Löw A, Hotze A, Krapf F, Schranz W, Manger B J, Mahlstedt J, Wolf F, Kalden J R
Rheumatol Int. 1985;5(2):69-72. doi: 10.1007/BF00270299.
The nonspecific clearance function of the reticuloendothelial system (RES) in six patients with immune complex mediated systemic vasculitis was determined by the evaluation of the disappearance rate of technetium 99m labelled microaggregated human serum albumin colloid (MHAC) injected IV before and after therapeutic plasma exchange. Three patients with systemic lupus erythematosus (SLE) and one patient with immune complex vasculitis (ICV) exhibited a significant clinical improvement after plasmapheresis which was paralleled by an accelerated MHAC elimination rate following plasma exchange therapy. One patient with ICV and unresponsive to plasma exchange showed delayed MHAC elimination. In one patient with myasthenia gravis (MG), the elimination rate was not altered by plasmapheresis. The data obtained indicate that nonspecific clearance of the RES may be one effect of plasma exchange therapy in patients with immune complex mediated diseases.

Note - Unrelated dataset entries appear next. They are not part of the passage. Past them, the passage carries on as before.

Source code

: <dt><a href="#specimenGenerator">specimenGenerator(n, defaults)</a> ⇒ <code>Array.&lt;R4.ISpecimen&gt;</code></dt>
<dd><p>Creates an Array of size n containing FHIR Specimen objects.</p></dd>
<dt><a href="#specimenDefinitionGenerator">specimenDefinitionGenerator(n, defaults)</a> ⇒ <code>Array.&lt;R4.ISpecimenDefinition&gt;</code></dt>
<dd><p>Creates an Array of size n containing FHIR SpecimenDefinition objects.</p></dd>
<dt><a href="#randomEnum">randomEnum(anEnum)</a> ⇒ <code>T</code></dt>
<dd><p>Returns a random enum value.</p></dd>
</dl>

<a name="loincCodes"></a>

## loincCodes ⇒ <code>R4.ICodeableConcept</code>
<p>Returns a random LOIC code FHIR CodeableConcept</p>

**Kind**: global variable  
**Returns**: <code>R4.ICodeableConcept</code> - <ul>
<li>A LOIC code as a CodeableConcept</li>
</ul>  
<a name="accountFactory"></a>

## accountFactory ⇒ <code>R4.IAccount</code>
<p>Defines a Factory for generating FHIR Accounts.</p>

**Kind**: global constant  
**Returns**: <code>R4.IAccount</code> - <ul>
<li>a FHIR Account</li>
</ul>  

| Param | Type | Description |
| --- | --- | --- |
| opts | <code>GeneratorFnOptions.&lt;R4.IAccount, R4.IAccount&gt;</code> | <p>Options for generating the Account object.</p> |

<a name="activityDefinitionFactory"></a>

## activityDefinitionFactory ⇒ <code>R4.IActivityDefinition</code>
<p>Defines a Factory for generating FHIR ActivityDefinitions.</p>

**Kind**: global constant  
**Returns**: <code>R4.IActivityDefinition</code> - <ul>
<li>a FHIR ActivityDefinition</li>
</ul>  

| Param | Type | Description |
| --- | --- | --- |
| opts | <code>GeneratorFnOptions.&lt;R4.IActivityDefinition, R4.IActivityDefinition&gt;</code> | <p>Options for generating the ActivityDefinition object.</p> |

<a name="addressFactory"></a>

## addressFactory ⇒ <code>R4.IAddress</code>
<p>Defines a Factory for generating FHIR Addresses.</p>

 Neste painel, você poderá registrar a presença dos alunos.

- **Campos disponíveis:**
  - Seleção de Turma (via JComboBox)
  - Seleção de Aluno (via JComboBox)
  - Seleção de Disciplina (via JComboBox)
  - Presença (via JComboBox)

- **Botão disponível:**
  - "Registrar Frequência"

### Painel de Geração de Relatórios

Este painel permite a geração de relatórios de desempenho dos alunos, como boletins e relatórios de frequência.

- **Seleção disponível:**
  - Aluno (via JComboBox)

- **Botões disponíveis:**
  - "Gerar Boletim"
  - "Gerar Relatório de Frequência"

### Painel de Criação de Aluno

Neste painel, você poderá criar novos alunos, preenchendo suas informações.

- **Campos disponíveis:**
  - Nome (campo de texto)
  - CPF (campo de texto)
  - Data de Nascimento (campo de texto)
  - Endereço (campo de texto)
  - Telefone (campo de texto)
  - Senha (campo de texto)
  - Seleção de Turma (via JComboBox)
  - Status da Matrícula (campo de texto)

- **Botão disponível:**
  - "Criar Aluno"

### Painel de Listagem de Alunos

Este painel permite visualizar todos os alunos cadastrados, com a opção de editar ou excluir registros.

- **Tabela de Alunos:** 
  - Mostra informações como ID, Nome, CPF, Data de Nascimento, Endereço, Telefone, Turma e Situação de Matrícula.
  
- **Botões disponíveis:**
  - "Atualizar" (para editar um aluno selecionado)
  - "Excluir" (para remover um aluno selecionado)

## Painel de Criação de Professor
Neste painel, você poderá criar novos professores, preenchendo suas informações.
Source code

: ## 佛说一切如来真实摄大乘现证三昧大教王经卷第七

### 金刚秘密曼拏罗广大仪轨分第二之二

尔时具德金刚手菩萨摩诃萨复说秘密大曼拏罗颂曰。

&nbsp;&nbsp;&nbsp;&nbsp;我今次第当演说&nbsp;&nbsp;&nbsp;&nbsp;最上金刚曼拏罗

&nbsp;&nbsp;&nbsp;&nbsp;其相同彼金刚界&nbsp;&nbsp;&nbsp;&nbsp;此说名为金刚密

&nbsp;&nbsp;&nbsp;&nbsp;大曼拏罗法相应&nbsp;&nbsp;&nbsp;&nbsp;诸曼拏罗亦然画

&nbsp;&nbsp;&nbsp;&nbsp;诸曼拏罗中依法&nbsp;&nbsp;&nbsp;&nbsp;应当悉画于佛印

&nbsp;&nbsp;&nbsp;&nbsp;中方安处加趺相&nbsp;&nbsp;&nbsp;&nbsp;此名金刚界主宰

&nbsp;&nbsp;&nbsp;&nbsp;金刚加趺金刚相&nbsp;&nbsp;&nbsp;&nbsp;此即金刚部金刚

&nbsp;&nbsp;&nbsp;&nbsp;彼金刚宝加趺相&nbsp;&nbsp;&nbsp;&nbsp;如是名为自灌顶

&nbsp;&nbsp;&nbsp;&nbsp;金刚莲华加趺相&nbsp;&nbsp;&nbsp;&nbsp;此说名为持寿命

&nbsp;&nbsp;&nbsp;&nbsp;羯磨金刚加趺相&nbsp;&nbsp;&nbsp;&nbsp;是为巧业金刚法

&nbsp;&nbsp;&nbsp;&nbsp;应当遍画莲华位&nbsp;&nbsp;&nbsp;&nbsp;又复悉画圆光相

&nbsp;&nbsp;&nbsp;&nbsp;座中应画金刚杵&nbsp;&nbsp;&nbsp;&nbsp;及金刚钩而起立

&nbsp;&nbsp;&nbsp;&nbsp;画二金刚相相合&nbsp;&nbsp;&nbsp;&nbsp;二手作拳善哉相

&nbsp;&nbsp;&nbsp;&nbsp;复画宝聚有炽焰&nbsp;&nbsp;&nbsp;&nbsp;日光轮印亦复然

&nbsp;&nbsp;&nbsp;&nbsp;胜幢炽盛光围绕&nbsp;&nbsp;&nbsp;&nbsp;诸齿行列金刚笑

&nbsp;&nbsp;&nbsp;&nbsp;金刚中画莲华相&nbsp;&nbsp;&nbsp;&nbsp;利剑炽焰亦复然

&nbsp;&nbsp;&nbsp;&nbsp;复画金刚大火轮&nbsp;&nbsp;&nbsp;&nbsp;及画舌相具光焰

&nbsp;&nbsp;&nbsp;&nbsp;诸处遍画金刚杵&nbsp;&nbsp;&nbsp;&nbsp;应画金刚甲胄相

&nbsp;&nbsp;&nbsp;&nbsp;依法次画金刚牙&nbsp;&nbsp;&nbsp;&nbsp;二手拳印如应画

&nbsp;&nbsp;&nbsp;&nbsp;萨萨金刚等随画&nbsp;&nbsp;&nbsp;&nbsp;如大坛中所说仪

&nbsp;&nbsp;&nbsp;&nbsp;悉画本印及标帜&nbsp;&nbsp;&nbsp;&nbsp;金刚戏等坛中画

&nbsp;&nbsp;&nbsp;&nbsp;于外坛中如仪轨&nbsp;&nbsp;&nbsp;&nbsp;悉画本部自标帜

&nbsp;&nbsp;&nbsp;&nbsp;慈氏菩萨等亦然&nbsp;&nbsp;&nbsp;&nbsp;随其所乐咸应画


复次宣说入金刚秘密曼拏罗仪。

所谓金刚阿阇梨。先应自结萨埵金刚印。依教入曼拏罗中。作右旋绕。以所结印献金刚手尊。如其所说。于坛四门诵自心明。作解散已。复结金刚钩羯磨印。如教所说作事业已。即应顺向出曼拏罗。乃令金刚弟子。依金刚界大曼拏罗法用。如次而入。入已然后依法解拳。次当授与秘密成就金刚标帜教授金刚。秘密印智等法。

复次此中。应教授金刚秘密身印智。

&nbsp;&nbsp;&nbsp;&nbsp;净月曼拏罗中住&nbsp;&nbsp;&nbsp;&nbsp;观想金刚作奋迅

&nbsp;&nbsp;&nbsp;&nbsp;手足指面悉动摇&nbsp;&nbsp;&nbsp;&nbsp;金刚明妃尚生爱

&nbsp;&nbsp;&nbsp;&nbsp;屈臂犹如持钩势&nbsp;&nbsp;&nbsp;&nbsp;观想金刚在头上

通过评估静脉注射99m锝标记的微聚体人血清白蛋白胶体(MHAC)在治疗性血浆置换前后的消失率,测定了6例免疫复合物介导的系统性血管炎患者网状内皮系统(RES)的非特异性清除功能。3例系统性红斑狼疮(SLE)患者和1例免疫复合物性血管炎(ICV)患者在血浆置换后临床症状显著改善,同时血浆置换治疗后MHAC清除率加快。1例ICV患者对血浆置换无反应,其MHAC清除延迟。1例重症肌无力(MG)患者,血浆置换未改变其清除率。所获得的数据表明,RES的非特异性清除可能是血浆置换治疗免疫复合物介导疾病患者的一种效应。